Dazzled by the grandeur of the lights, the decorations, and the huge trees, my mind wandered back to another Christmas, two years before, in war-torn Arnhem — our beloved city. We were evacuated, so our family and my mother's parents had rented two rooms in a nearby village. For Christmas that year, the seven of us shared one small chicken, garnished with potatoes and rutabagas gleaned from the fields, and fresh mushrooms found in the forest: a feast, compared to our usual meager fare of boiled potatoes.
And we had a tree. My father cut three pine branches, tied them together, and “planted” them in a bucket of soil. The amorphous shape kept flopping over until we leaned the tree against a wall.
My br
others and I took charge of decorating the “tree.” From colored scraps of paper, we fashioned five-pointed stars and nativity scene characters, which we cut out and hung on twigs. On the forest floor, we found silver strips — radio distorters dropped from British planes to thwart German communications. These we draped on the branches. The bright tinsel sparkled as candlelight transformed our ugly duckling tree into a Christmas swan.
That was then. Now, we were scheduled to enact the traditional Dutch St. Nicholas celebration. Although we had never worn costumes in the Netherlands, the museum staff wanted us to don them, so Mother had hastily cobbled our outfits together. I felt proud and pretty in my lace cap and long skirt. My brothers grinned sheepishly when they tried on their wide, billowing breeches. We all needed practice walking in wooden shoes.

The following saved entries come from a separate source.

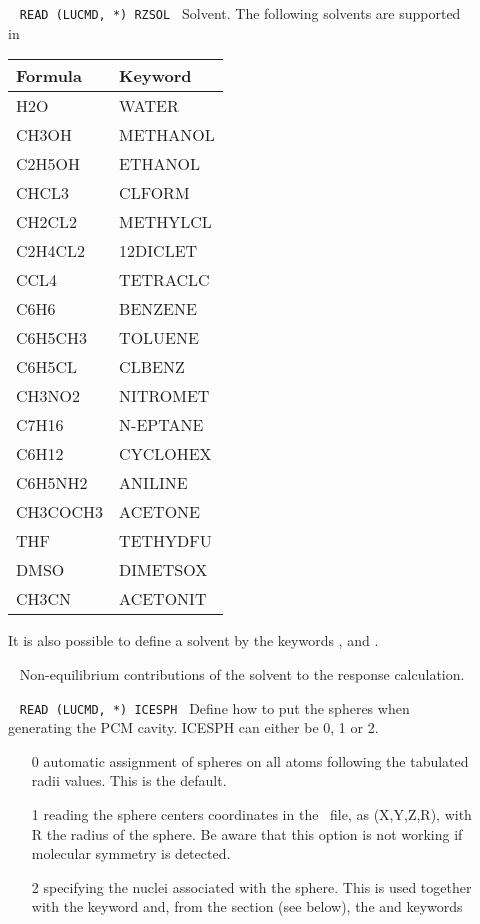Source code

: \begin{description}

\item[]\verb| |\newline
\verb|READ (LUCMD, *) RZSOL|\verb| |\newline
Solvent. The following solvents are supported in
{\dalton}

\begin{tabular}[h]{l|l}
Formula  & Keyword \\
\hline
H2O      & WATER \\
CH3OH    & METHANOL \\
C2H5OH   & ETHANOL \\
CHCL3    & CLFORM \\
CH2CL2   & METHYLCL \\
C2H4CL2  & 12DICLET \\
CCL4     & TETRACLC \\
C6H6     & BENZENE \\
C6H5CH3  & TOLUENE \\
C6H5CL   & CLBENZ \\
CH3NO2   & NITROMET \\
C7H16    & N-EPTANE \\
C6H12    & CYCLOHEX \\
C6H5NH2  & ANILINE \\
CH3COCH3 & ACETONE \\
THF      & TETHYDFU \\
DMSO     & DIMETSOX \\
CH3CN    & ACETONIT \\
\hline
\end{tabular}\newline

It is also possible to define a solvent by the keywords ,
 and .

\item[]\verb| |\newline
Non-equilibrium contributions of the solvent to the response
calculation.


\item[]\verb| |\newline
\verb|READ (LUCMD, *) ICESPH|\verb| |\newline
Define how to put the spheres when generating the PCM cavity. ICESPH
can either be 0, 1 or 2.
\begin{itemize}
\item[0] automatic assignment of spheres on all atoms following the
  tabulated radii values. This is the default.
\item[1] reading the sphere centers coordinates in the \molinp\ file,
  as (X,Y,Z,R), with R the radius of the sphere. Be aware that this
  option is not working if molecular symmetry is detected.
\item[2] specifying the nuclei associated with the sphere. This is
  used together with the  keyword and, from the
   section (see below), the  and 
  keywords
\end{itemize}


\end{description}
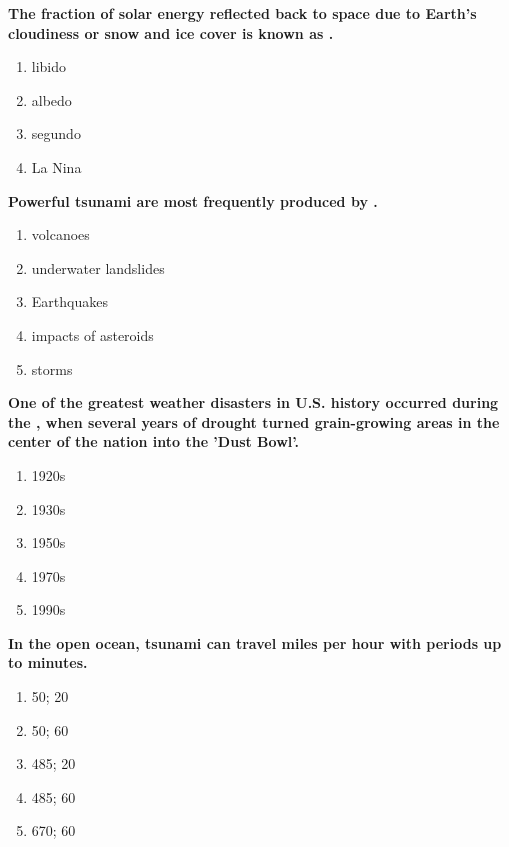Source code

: \item {
\setlength{\itemsep}{0cm}
\setlength{\parskip}{.2cm}
\begin{samepage}
\textbf{
The fraction of solar energy reflected back to space due to Earth's cloudiness or snow and ice cover is known as \makebox[1cm]{\Rivpt\hrulefill\Rivpt}.
}
\begin{enumerate}
\item {  libido }
\item {  albedo }
\item {  segundo }
\item {  La Nina }
\end{enumerate}
\end{samepage}
}
\item {
\setlength{\itemsep}{0cm}
\setlength{\parskip}{.2cm}
\begin{samepage}
\textbf{
Powerful tsunami are most frequently produced by \makebox[1cm]{\Rivpt\hrulefill\Rivpt}.
}
\begin{enumerate}
\item { 	volcanoes }
\item { 	underwater landslides }
\item { 	Earthquakes }
\item { 	impacts of asteroids }
\item { 	storms 		 }
\end{enumerate}
\end{samepage}
}
\item {
\setlength{\itemsep}{0cm}
\setlength{\parskip}{.2cm}
\begin{samepage}
\textbf{
One of the greatest weather disasters in U.S. history occurred during the \makebox[1cm]{\Rivpt\hrulefill\Rivpt}, when several years of drought turned grain-growing areas in the center of the nation into the 'Dust Bowl'. 
}
\begin{enumerate}
\item {  1920s }
\item {  1930s }
\item {  1950s }
\item {  1970s }
\item {  1990s }
\end{enumerate}
\end{samepage}
}
\item {
\setlength{\itemsep}{0cm}
\setlength{\parskip}{.2cm}
\begin{samepage}
\textbf{
In the open ocean, tsunami can travel \makebox[1cm]{\Rivpt\hrulefill\Rivpt} miles per hour with periods up to \makebox[1cm]{\Rivpt\hrulefill\Rivpt} minutes.
}
\begin{enumerate}
\item { 	50; 20 }
\item { 	50; 60 }
\item { 	485; 20 }
\item { 	485; 60 }
\item { 	670; 60 		 }
\end{enumerate}
\end{samepage}
}
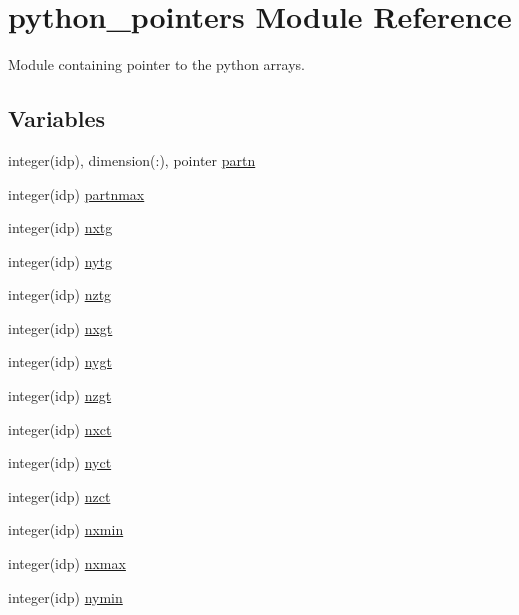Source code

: \hypertarget{namespacepython__pointers}{}\section{python\+\_\+pointers Module Reference}
\label{namespacepython__pointers}


Module containing pointer to the python arrays.  


\subsection*{Variables}
\begin{DoxyCompactItemize}
\item 
integer(idp), dimension(\+:), pointer \hyperlink{namespacepython__pointers_a409a7bbbe4a92197cff88731aeb97fba}{partn}
\item 
integer(idp) \hyperlink{namespacepython__pointers_a9e83842bc27e9a1d4021ea9c0ddd0320}{partnmax}
\item 
integer(idp) \hyperlink{namespacepython__pointers_a6782a08a4b8ecdfc9b04ae74f62f30fe}{nxtg}
\item 
integer(idp) \hyperlink{namespacepython__pointers_adee3650ff1605023328d78c974995de9}{nytg}
\item 
integer(idp) \hyperlink{namespacepython__pointers_a46103f36ebf9246b4fb558d8ceaee49d}{nztg}
\item 
integer(idp) \hyperlink{namespacepython__pointers_ae4f4f06a80f2084571ee0a1f4b3348c3}{nxgt}
\item 
integer(idp) \hyperlink{namespacepython__pointers_a244755ce8318f2ada30b4163ed6daa0b}{nygt}
\item 
integer(idp) \hyperlink{namespacepython__pointers_a69e8ac761b1c3caaf7bf2d9a67913963}{nzgt}
\item 
integer(idp) \hyperlink{namespacepython__pointers_a75ab930be0836b533be53654ce5e7e94}{nxct}
\item 
integer(idp) \hyperlink{namespacepython__pointers_a3c053835361f80faa80f73c6137642a5}{nyct}
\item 
integer(idp) \hyperlink{namespacepython__pointers_ae97e07344d71818baae6eed1845e70d6}{nzct}
\item 
integer(idp) \hyperlink{namespacepython__pointers_a7354ad2c641955bc8b9dfed923d3131f}{nxmin}
\item 
integer(idp) \hyperlink{namespacepython__pointers_a430f791c79026fff09c2ba1b34826ca4}{nxmax}
\item 
integer(idp) \hyperlink{namespacepython__pointers_a56cf20a0f24cba392394189aa38886da}{nymin}

\end{DoxyCompactItemize}
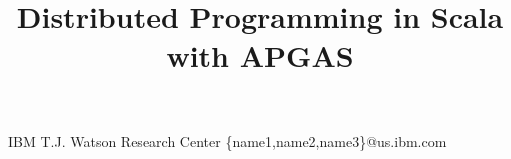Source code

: \documentclass[preprint,10pt]{sigplanconf}
\begin{document}
\setlength{\pdfpageheight}{\paperheight}
\setlength{\pdfpagewidth}{\paperwidth}




\permissiontopublish             %


\title{Distributed Programming in Scala with APGAS}

           {IBM T.J. Watson Research Center}
           {\{name1,name2,name3\}@us.ibm.com}

\maketitle

\begin{abstract}

\end{abstract}


% 






%





\end{document}
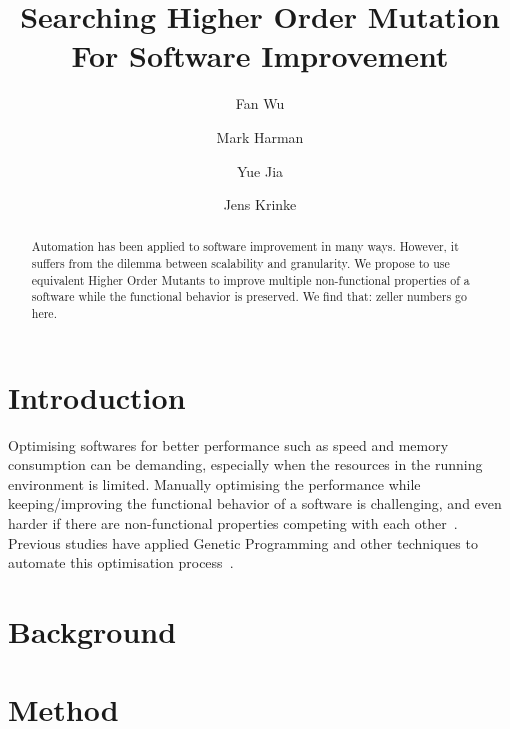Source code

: \documentclass[oribibl]{llncs}
\begin{document}
\title{Searching Higher Order Mutation For Software Improvement}

\author{Fan Wu         \and
		Mark Harman        \and
		Yue Jia         \and
		Jens Krinke
}



\maketitle

\begin{abstract}
Automation has been applied to software improvement in many ways.
However, it suffers from the dilemma between scalability and granularity.
We propose to use equivalent Higher Order Mutants to improve multiple non-functional properties of a software while the functional behavior is preserved.
We find that: zeller numbers go here.
\end{abstract}

\section{Introduction}
\label{sec_intro}

Optimising softwares for better performance such as speed and memory consumption can be demanding, especially when the resources in the running environment is limited.
Manually optimising the performance while keeping/improving the functional behavior of a software is challenging, 
and even harder if there are non-functional properties competing with each other~\cite{Harman:2012:GCC:2351676.2351678}.
Previous studies have applied Genetic Programming and other techniques to automate this optimisation process~\cite{6035728, geneticimprovementJP, Wu:2015:DPO:2739480.2754648}.


\section{Background}
\label{sec_back}

\section{Method}
\label{sec_method}
\end{document}
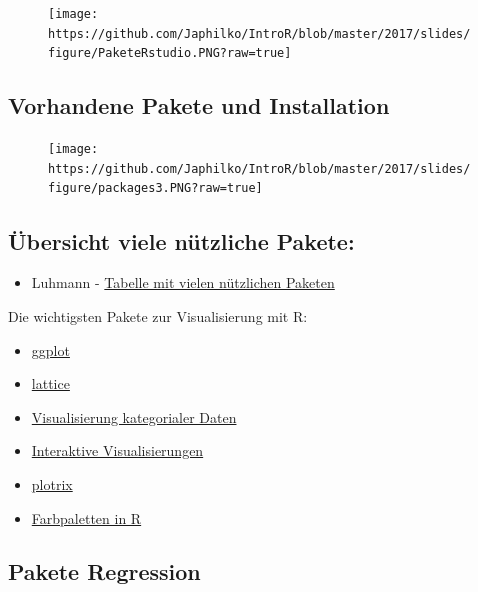 \documentclass[]{article}
\providecommand{\tightlist}{%
  \setlength{\itemsep}{0pt}\setlength{\parskip}{0pt}}
\begin{document}
\begin{figure}[htbp]
\centering
\texttt{[image: https://github.com/Japhilko/IntroR/blob/master/2017/slides/figure/PaketeRstudio.PNG?raw=true]}
\caption{}
\end{figure}

\subsection{Vorhandene Pakete und
Installation}\label{vorhandene-pakete-und-installation}

\begin{figure}[htbp]
\centering
\texttt{[image: https://github.com/Japhilko/IntroR/blob/master/2017/slides/figure/packages3.PNG?raw=true]}
\caption{}
\end{figure}

\subsection{Übersicht viele nützliche
Pakete:}\label{ubersicht-viele-nutzliche-pakete}

\begin{itemize}
\tightlist
\item
  Luhmann -
  \href{http://www.beltz.de/fileadmin/beltz/downloads/OnlinematerialienPVU/28090_Luhmann/Verwendete\%20Pakete.pdf}{Tabelle
  mit vielen nützlichen Paketen}
\end{itemize}

Die wichtigsten Pakete zur Visualisierung mit R:

\begin{itemize}
\tightlist
\item
  \href{http://ggplot2.org/}{ggplot}
\item
  \href{http://lattice.r-forge.r-project.org/Vignettes/src/lattice-intro/lattice-intro.pdf}{lattice}
\item
  \href{http://www.statmethods.net/advgraphs/mosaic.html}{Visualisierung
  kategorialer Daten}
\item
  \href{http://cran.r-project.org/web/packages/googleVis/vignettes/googleVis_examples.html}{Interaktive
  Visualisierungen}
\item
  \href{http://www.inside-r.org/packages/cran/plotrix/docs/draw.circle}{plotrix}
\item
  \href{http://cran.r-project.org/web/packages/colorspace/vignettes/hcl-colors.pdf}{Farbpaletten
  in R}
\end{itemize}

\subsection{Pakete Regression}\label{pakete-regression}
\end{document}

Someone led Mother and my brothers and me to a stage furnished with a living room façade: a wall with a single door and pictures of windmills and tulips. A decorated tree stood to one side. Mother tried to explain to the stage director that the December 5th St. Nicholas celebration and Christmas had nothing to do with one another, but the Christmas theme won over authenticity, so the tree stayed.
Mother tested the upright piano with a few chords and arpeggios. Satisfied, she rehearsed a song with us before the doors of the huge auditorium opened. But where was my father?
Backstage sat a dozen or so “wooden shoe” dancers — girls from Holland, Michigan. A short, stocky man held the reins of a white horse, which looked somewhat nervous, and doing what horses tend to do any time they feel the urge, the horse suddenly let go with an impressive splash that bounced off the wooden floor and onto the bevy of girls. The girls jumped up, screamed, and scattered.
With a booming voice, their coach soothed them. “Ladies, please settle down! It'll dry!”We watched the worried horse owner trying to calm the animal as a stagehand appeared with a bucket and a mop.